В Вологде он зашел в ателье Анны Михельсон, которая со своим бизнесом шила для Ротфронта и Шилова вещи.
-Ну привет, Ань, какие новости? – спросил Эдмунд, зайдя внутрь бывшего магазина в центре.
-А, Эдмунд, - ответила портниха, сидящая на администрации, - да нормально все пока.
-Есть кому шить?
-Да не особо. Дорого же для всех, провинция, что сказать. Бывало, что шишки какие-то заходили, ну или ты, или кто из Ротфронта.
-Ну да ладно, сейчас я тебя озолочу. Дело такое: ко мне приехал племянник из Германии, и вот его надо приодеть под местные условия. Что ты шьешь мне – знаешь. Мерки я с него снял, у него 42 размер, или XXS, кому как нравится, - Шилов, произнеся это, выложил на стол лист с измерениями.
-А что делать ему? В каком объеме?
-Ну ты знаешь, что ты нам шьешь. Ему – все то же самое: те же рубашки, футболки, штаны, кофты, ну и всякое такое. Работать будете как стахановцы. Хотите - я доплачу, чтобы Вы остановили сколько-то линий.
Написав примерный список, Михельсон произнесла в ответ:
-Эдмунд, это сто тысяч с чем-то.
-Вообще без вопросов, - произнес Эдмунд и, попрощавшись и расплатившись, поехал дальше.
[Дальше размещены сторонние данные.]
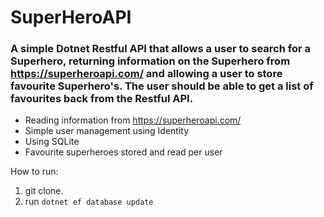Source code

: # SuperHeroAPI
### A simple Dotnet Restful API that allows a user to search for a Superhero, returning information on the Superhero from https://superheroapi.com/ and allowing a user to store favourite Superhero's. The user should be able to get a list of favourites back from the Restful API. 

- Reading information from https://superheroapi.com/
- Simple user management using Identity
- Using SQLite
- Favourite superheroes stored and read per user

How to run:
1. git clone.
2. run `dotnet ef database update`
По дороге из Вологды ему встречались поля. Одни были заросшие, а на других зеленели озимые. Сосны окружали трассу и то и дело то превращались в непроглядные россыпи, то разбрасывались по округе. Серое небо все еще висело над головой; то начинался, то заканчивался дождь; то где-то вдалеке слышался гром.
Дорожный асфальт стал скользкий, и поэтому Эдмунду пришлось сбросить скорость. Он проехал до границы Вологодской области и повернул на свою деревенскую дорогу.
Раз за разом над деревней проходили сердитые тучи. «Хорошо еще, что дорогу сделали», - думал Шилов, двигаясь к своему дому. К обеду стал завывать сильный ветер и засыпал мелкий снег, превращая окрестности в слякоть и болото. Небо со временем заволокла густая туча, погрузившая во тьму все село.
-Да, ну и погодка сегодня, - уже в который раз за день пожаловался он Ване.